TASK INSTRUCTIONS:
**a.** In the article on "A Disney Christmas Gift," rewrite the paragraph beginning "The special is a Christmas-themed compilation" as a brief bulleted list that keeps its main facts.
**b.** According to the article on "A Disney Christmas Gift," on what network and on what date was the special first broadcast?
**c.** Write out the passage of the article on "A Disney Christmas Gift" that starts with "The opening and" and goes on through "by John Debney.".

DOCUMENT TEXT:
"A Disney Christmas Gift" is an animated Christmas television special produced by Walt Disney Productions. It was originally broadcast on CBS on December 4, 1982 as part of the Walt Disney anthology series.

Synopsis
The special is a Christmas-themed compilation of classic short cartoons featuring Mickey Mouse and Donald Duck combined with excerpts from Disney feature films, including Melody Time, Bambi, Peter Pan, The Sword in the Stone and Cinderella. Three holiday-themed theatrical shorts are also included: the 1933 Silly Symphony short The Night Before Christmas, 1945's Donald Duck short The Clock Watcher and 1952's Pluto short Pluto's Christmas Tree.

The opening and closing numbers, featuring the song "On Christmas Morning" and its reprise, showcased Christmas at Disneyland. The lyrics were written by Linda Laurie with music by John Debney.

DATASET CONTENT:
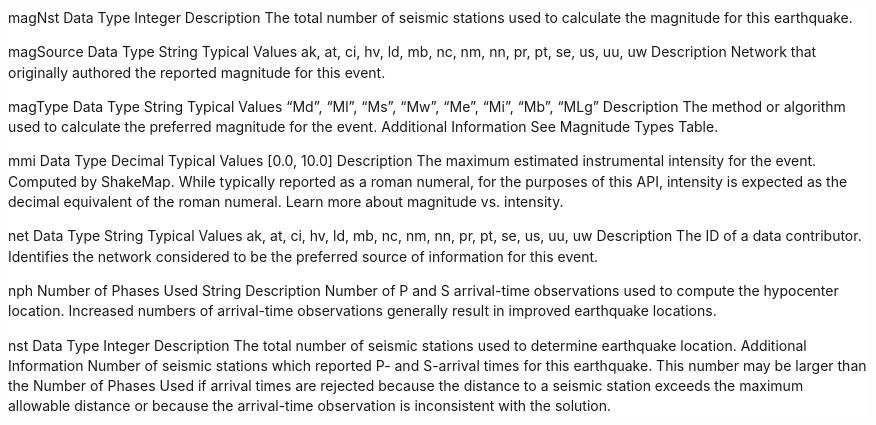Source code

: magNst
Data Type
Integer
Description
The total number of seismic stations used to calculate the magnitude for this earthquake.

magSource
Data Type
String
Typical Values
ak, at, ci, hv, ld, mb, nc, nm, nn, pr, pt, se, us, uu, uw
Description
Network that originally authored the reported magnitude for this event.

magType
Data Type
String
Typical Values
“Md”, “Ml”, “Ms”, “Mw”, “Me”, “Mi”, “Mb”, “MLg”
Description
The method or algorithm used to calculate the preferred magnitude for the event.
Additional Information
See Magnitude Types Table.

mmi
Data Type
Decimal
Typical Values
[0.0, 10.0]
Description
The maximum estimated instrumental intensity for the event. Computed by ShakeMap. While typically reported as a roman numeral, for the purposes of this API, intensity is expected as the decimal equivalent of the roman numeral. Learn more about magnitude vs. intensity.

net
Data Type
String
Typical Values
ak, at, ci, hv, ld, mb, nc, nm, nn, pr, pt, se, us, uu, uw
Description
The ID of a data contributor. Identifies the network considered to be the preferred source of information for this event.

nph
Number of Phases Used
String
Description
Number of P and S arrival-time observations used to compute the hypocenter location. Increased numbers of arrival-time observations generally result in improved earthquake locations.

nst
Data Type
Integer
Description
The total number of seismic stations used to determine earthquake location.
Additional Information
Number of seismic stations which reported P- and S-arrival times for this earthquake. This number may be larger than the Number of Phases Used if arrival times are rejected because the distance to a seismic station exceeds the maximum allowable distance or because the arrival-time observation is inconsistent with the solution.
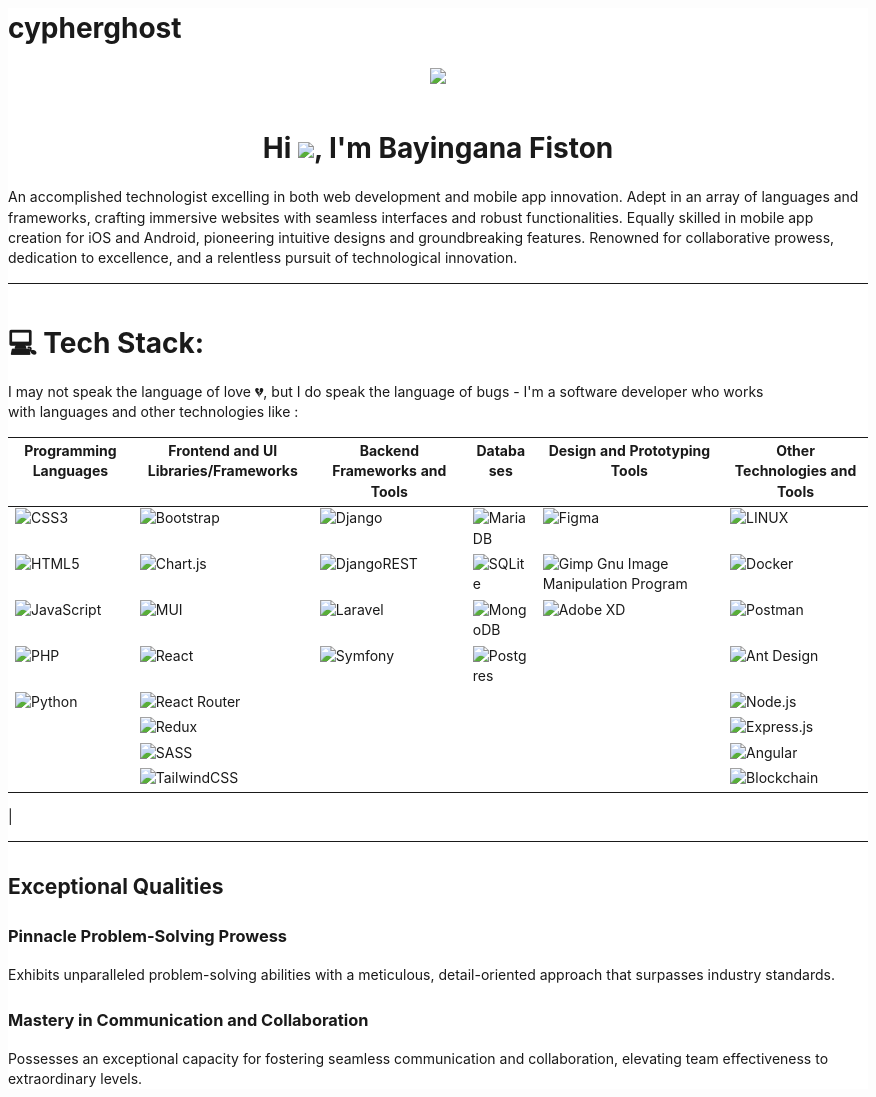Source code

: # cypherghost
<p align="center">
  <img src="https://github.com/thompsonemerson/thompsonemerson/raw/master/cover-thompson.png" height="200"/>
</p>
<h1 align="center">Hi <img src="https://raw.githubusercontent.com/ABSphreak/ABSphreak/master/gifs/Hi.gif" width="30px">, I'm Bayingana Fiston </h1>
<p>
An accomplished technologist excelling in both web development and mobile app innovation. Adept in an array of languages and frameworks, crafting immersive websites with seamless interfaces and robust functionalities. Equally skilled in mobile app creation for iOS and Android, pioneering intuitive designs and groundbreaking features. Renowned for collaborative prowess, dedication to excellence, and a relentless pursuit of technological innovation.
</p>

<hr>

# 💻 Tech Stack: 

<p align="left" >I may not speak the language of love 💔, but I do speak
  the language of bugs - I'm a software developer who works <br> with languages and other technologies like :</p>
  
| Programming Languages       | Frontend and UI Libraries/Frameworks | Backend Frameworks and Tools   | Databases                        | Design and Prototyping Tools    | Other Technologies and Tools |
|-----------------------------|---------------------------------------|--------------------------------|----------------------------------|--------------------------------|------------------------------|
| ![CSS3](https://img.shields.io/badge/css3-%231572B6.svg?style=for-the-badge&logo=css3&logoColor=white) | ![Bootstrap](https://img.shields.io/badge/bootstrap-%23563D7C.svg?style=for-the-badge&logo=bootstrap&logoColor=white) | ![Django](https://img.shields.io/badge/django-%23092E20.svg?style=for-the-badge&logo=django&logoColor=white) | ![MariaDB](https://img.shields.io/badge/MariaDB-003545?style=for-the-badge&logo=mariadb&logoColor=white) | ![Figma](https://img.shields.io/badge/figma-%23F24E1E.svg?style=for-the-badge&logo=figma&logoColor=white) | ![LINUX](https://img.shields.io/badge/Linux-FCC624?style=for-the-badge&logo=linux&logoColor=black)  |
| ![HTML5](https://img.shields.io/badge/html5-%23E34F26.svg?style=for-the-badge&logo=html5&logoColor=white)  | ![Chart.js](https://img.shields.io/badge/chart.js-F5788D.svg?style=for-the-badge&logo=chart.js&logoColor=white)  | ![DjangoREST](https://img.shields.io/badge/DJANGO-REST-ff1709?style=for-the-badge&logo=django&logoColor=white&amp;color=ff1709&amp;labelColor=gray)  | ![SQLite](https://img.shields.io/badge/sqlite-%2307405e.svg?style=for-the-badge&logo=sqlite&logoColor=white) | ![Gimp Gnu Image Manipulation Program](https://img.shields.io/badge/Gimp-657D8B?style=for-the-badge&logo=gimp&logoColor=FFFFFF) | ![Docker](https://img.shields.io/badge/docker-%230db7ed.svg?style=for-the-badge&logo=docker&logoColor=white) |
| ![JavaScript](https://img.shields.io/badge/javascript-%23323330.svg?style=for-the-badge&logo=javascript&logoColor=%23F7DF1E) | ![MUI](https://img.shields.io/badge/MUI-%230081CB.svg?style=for-the-badge&logo=material-ui&logoColor=white)  | ![Laravel](https://img.shields.io/badge/laravel-%23FF2D20.svg?style=for-the-badge&logo=laravel&logoColor=white) | ![MongoDB](https://img.shields.io/badge/MongoDB-%234ea94b.svg?style=for-the-badge&amp;logo=mongodb&logoColor=white) | ![Adobe XD](https://img.shields.io/badge/Adobe%20XD-470137?style=for-the-badge&logo=Adobe%20XD&logoColor=#FF61F6)  | ![Postman](https://img.shields.io/badge/Postman-FF6C37?style=for-the-badge&logo=postman&logoColor=white) |
| ![PHP](https://img.shields.io/badge/php-%23777BB4.svg?style=for-the-badge&logo=php&logoColor=white) | ![React](https://img.shields.io/badge/react-%2320232a.svg?style=for-the-badge&logo=react&logoColor=%2361DAFB) | ![Symfony](https://img.shields.io/badge/symfony-%23000000.svg?style=for-the-badge&logo=symfony&logoColor=white) | ![Postgres](https://img.shields.io/badge/postgres-%23316192.svg?style=for-the-badge&logo=postgresql&logoColor=white) |  | ![Ant Design](https://img.shields.io/badge/Ant_Design-%230170FE.svg?style=for-the-badge&logo=Ant%20Design&logoColor=white)  |
| ![Python](https://img.shields.io/badge/python-3670A0?style=for-the-badge&logo=python&logoColor=ffdd54) | ![React Router](https://img.shields.io/badge/React_Router-CA4245?style=for-the-badge&logo=react-router&logoColor=white) |  |  |  | ![Node.js](https://img.shields.io/badge/Node.js-43853D?style=for-the-badge&logo=node.js&logoColor=white) |
| | ![Redux](https://img.shields.io/badge/redux-%23593d88.svg?style=for-the-badge&logo=redux&logoColor=white) |  |  |  | ![Express.js](https://img.shields.io/badge/Express.js-%23404D59.svg?style=for-the-badge) |
|  | ![SASS](https://img.shields.io/badge/SASS-hotpink.svg?style=for-the-badge&logo=SASS&logoColor=white) |  |  |  | ![Angular](https://img.shields.io/badge/Angular-DD0031?style=for-the-badge&logo=angular&logoColor=white) |  
|  | ![TailwindCSS](https://img.shields.io/badge/tailwindcss-%2338B2AC.svg?style=for-the-badge&logo=tailwind-css&logoColor=white) |  |  |  | ![Blockchain](https://img.shields.io/badge/Blockchain-3776AB?style=for-the-badge&logo=blockchain&logoColor=white)
 |


<hr>

## Exceptional Qualities

### Pinnacle Problem-Solving Prowess
Exhibits unparalleled problem-solving abilities with a meticulous, detail-oriented approach that surpasses industry standards.

### Mastery in Communication and Collaboration
Possesses an exceptional capacity for fostering seamless communication and collaboration, elevating team effectiveness to extraordinary levels.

ANSWERS FOR THE TASKS:
**a.**
- Christmas-themed compilation of classic Mickey Mouse and Donald Duck cartoons
- Includes excerpts from Disney feature films: Melody Time, Bambi, Peter Pan, The Sword in the Stone and Cinderella
- Includes three holiday-themed theatrical shorts:
  - The Night Before Christmas (1933 Silly Symphony)
  - The Clock Watcher (1945 Donald Duck)
  - Pluto's Christmas Tree (1952 Pluto)

**b.** It first aired on CBS on December 4, 1982.

**c.**
The opening and closing numbers, featuring the song "On Christmas Morning" and its reprise, showcased Christmas at Disneyland. The lyrics were written by Linda Laurie with music by John Debney.